• Set exercise: Reproduce unchanged the lines of the records beginning with the line containing "text Usuario_id 13 [139, 350, 1122, 375]" and continuing through the line containing "For every layout".
============================================================
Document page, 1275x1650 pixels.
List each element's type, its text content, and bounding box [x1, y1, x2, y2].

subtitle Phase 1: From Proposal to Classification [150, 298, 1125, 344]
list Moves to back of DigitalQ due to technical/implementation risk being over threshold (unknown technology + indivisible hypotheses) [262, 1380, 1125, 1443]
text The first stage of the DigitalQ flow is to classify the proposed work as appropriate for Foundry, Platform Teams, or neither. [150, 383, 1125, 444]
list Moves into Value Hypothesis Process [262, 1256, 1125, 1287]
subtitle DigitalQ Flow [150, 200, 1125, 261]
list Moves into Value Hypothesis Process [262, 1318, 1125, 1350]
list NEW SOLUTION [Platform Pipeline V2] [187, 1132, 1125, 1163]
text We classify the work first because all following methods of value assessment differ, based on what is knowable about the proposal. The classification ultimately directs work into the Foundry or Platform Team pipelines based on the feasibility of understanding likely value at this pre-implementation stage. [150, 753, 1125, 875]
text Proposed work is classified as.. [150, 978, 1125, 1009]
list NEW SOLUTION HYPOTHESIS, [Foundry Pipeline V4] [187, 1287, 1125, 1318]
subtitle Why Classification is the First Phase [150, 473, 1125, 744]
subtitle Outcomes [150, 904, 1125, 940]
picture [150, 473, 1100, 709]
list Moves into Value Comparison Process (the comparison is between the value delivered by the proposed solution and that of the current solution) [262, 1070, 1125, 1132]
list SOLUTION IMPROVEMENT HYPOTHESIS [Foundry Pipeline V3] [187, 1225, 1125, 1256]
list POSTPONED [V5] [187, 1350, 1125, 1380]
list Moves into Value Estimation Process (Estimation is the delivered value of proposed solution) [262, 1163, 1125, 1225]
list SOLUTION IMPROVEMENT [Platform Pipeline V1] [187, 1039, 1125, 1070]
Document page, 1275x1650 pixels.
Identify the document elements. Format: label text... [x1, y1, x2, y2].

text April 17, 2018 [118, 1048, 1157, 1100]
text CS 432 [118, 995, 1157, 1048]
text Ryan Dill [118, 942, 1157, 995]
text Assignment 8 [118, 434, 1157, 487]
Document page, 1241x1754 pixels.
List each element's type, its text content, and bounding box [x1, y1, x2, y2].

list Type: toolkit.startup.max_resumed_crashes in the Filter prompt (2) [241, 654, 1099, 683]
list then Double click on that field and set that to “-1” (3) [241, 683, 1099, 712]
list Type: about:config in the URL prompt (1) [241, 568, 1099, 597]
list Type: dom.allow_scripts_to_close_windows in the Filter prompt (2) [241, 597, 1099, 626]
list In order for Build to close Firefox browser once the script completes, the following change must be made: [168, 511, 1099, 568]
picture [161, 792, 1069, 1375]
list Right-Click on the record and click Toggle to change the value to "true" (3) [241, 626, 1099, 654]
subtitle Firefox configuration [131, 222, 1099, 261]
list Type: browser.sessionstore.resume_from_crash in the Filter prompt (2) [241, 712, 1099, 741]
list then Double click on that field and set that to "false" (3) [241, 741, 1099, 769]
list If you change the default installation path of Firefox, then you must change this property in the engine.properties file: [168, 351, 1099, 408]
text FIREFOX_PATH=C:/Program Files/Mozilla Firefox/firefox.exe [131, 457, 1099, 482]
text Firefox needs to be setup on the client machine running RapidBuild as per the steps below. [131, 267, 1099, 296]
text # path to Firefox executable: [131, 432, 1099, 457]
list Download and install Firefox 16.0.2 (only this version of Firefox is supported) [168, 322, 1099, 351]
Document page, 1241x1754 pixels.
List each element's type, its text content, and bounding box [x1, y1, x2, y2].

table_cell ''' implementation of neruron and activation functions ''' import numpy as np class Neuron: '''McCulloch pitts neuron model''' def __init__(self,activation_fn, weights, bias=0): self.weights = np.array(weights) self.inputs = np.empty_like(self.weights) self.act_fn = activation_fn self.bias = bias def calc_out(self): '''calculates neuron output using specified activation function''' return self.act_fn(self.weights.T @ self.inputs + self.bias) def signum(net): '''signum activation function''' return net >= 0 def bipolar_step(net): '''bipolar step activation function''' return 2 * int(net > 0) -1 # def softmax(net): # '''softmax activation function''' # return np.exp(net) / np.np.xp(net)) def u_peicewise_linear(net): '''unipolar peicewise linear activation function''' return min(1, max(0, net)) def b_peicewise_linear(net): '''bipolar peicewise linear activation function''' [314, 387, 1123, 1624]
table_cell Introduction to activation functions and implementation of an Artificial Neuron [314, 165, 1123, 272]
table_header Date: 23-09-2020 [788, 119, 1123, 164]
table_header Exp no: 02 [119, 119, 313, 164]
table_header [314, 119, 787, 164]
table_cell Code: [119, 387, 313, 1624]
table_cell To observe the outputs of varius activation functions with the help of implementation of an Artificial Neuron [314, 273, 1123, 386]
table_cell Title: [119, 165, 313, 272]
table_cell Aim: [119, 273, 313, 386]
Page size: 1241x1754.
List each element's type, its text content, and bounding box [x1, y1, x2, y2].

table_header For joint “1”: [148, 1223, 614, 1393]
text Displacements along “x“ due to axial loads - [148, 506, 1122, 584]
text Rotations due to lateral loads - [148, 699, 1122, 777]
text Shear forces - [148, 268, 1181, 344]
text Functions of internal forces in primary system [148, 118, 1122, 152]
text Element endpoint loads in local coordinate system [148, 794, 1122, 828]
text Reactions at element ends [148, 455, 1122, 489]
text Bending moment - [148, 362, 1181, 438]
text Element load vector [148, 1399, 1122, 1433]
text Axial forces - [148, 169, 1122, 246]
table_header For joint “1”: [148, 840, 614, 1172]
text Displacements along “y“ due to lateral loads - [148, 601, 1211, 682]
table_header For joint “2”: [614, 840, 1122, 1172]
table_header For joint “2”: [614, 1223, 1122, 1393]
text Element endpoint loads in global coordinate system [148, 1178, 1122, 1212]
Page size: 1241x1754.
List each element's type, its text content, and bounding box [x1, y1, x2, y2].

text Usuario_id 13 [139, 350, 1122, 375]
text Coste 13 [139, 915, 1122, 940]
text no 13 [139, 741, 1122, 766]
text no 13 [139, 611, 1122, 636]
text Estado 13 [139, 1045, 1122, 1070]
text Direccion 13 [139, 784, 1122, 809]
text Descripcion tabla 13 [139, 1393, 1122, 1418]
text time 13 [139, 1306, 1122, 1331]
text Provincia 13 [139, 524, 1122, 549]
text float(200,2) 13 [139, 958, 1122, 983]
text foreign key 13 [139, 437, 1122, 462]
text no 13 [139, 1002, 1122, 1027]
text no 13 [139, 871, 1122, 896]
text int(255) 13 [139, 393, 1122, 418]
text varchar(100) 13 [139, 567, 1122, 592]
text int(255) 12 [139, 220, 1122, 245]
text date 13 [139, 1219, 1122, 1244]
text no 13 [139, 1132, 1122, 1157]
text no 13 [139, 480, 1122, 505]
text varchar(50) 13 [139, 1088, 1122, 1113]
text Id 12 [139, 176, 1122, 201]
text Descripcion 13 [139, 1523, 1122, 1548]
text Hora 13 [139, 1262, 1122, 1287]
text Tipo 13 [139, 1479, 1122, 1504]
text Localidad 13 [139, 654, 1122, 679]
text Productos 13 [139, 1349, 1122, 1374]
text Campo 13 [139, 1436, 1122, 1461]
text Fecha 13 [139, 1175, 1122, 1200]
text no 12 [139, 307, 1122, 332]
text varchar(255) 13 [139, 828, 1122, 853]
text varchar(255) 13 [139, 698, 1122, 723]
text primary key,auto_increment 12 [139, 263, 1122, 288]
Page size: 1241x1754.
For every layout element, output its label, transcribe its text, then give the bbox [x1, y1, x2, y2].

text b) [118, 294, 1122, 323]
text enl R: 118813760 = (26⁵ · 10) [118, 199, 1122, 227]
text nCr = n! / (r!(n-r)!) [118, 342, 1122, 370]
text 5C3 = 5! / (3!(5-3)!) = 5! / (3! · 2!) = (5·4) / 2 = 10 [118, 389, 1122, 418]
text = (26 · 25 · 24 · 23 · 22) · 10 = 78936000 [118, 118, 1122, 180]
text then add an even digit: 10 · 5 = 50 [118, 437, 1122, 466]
============================================================
• The response:
text Usuario_id 13 [139, 350, 1122, 375]
text Coste 13 [139, 915, 1122, 940]
text no 13 [139, 741, 1122, 766]
text no 13 [139, 611, 1122, 636]
text Estado 13 [139, 1045, 1122, 1070]
text Direccion 13 [139, 784, 1122, 809]
text Descripcion tabla 13 [139, 1393, 1122, 1418]
text time 13 [139, 1306, 1122, 1331]
text Provincia 13 [139, 524, 1122, 549]
text float(200,2) 13 [139, 958, 1122, 983]
text foreign key 13 [139, 437, 1122, 462]
text no 13 [139, 1002, 1122, 1027]
text no 13 [139, 871, 1122, 896]
text int(255) 13 [139, 393, 1122, 418]
text varchar(100) 13 [139, 567, 1122, 592]
text int(255) 12 [139, 220, 1122, 245]
text date 13 [139, 1219, 1122, 1244]
text no 13 [139, 1132, 1122, 1157]
text no 13 [139, 480, 1122, 505]
text varchar(50) 13 [139, 1088, 1122, 1113]
text Id 12 [139, 176, 1122, 201]
text Descripcion 13 [139, 1523, 1122, 1548]
text Hora 13 [139, 1262, 1122, 1287]
text Tipo 13 [139, 1479, 1122, 1504]
text Localidad 13 [139, 654, 1122, 679]
text Productos 13 [139, 1349, 1122, 1374]
text Campo 13 [139, 1436, 1122, 1461]
text Fecha 13 [139, 1175, 1122, 1200]
text no 12 [139, 307, 1122, 332]
text varchar(255) 13 [139, 828, 1122, 853]
text varchar(255) 13 [139, 698, 1122, 723]
text primary key,auto_increment 12 [139, 263, 1122, 288]
Page size: 1241x1754.
For every layout element, output its label, transcribe its text, then give the bbox [x1, y1, x2, y2].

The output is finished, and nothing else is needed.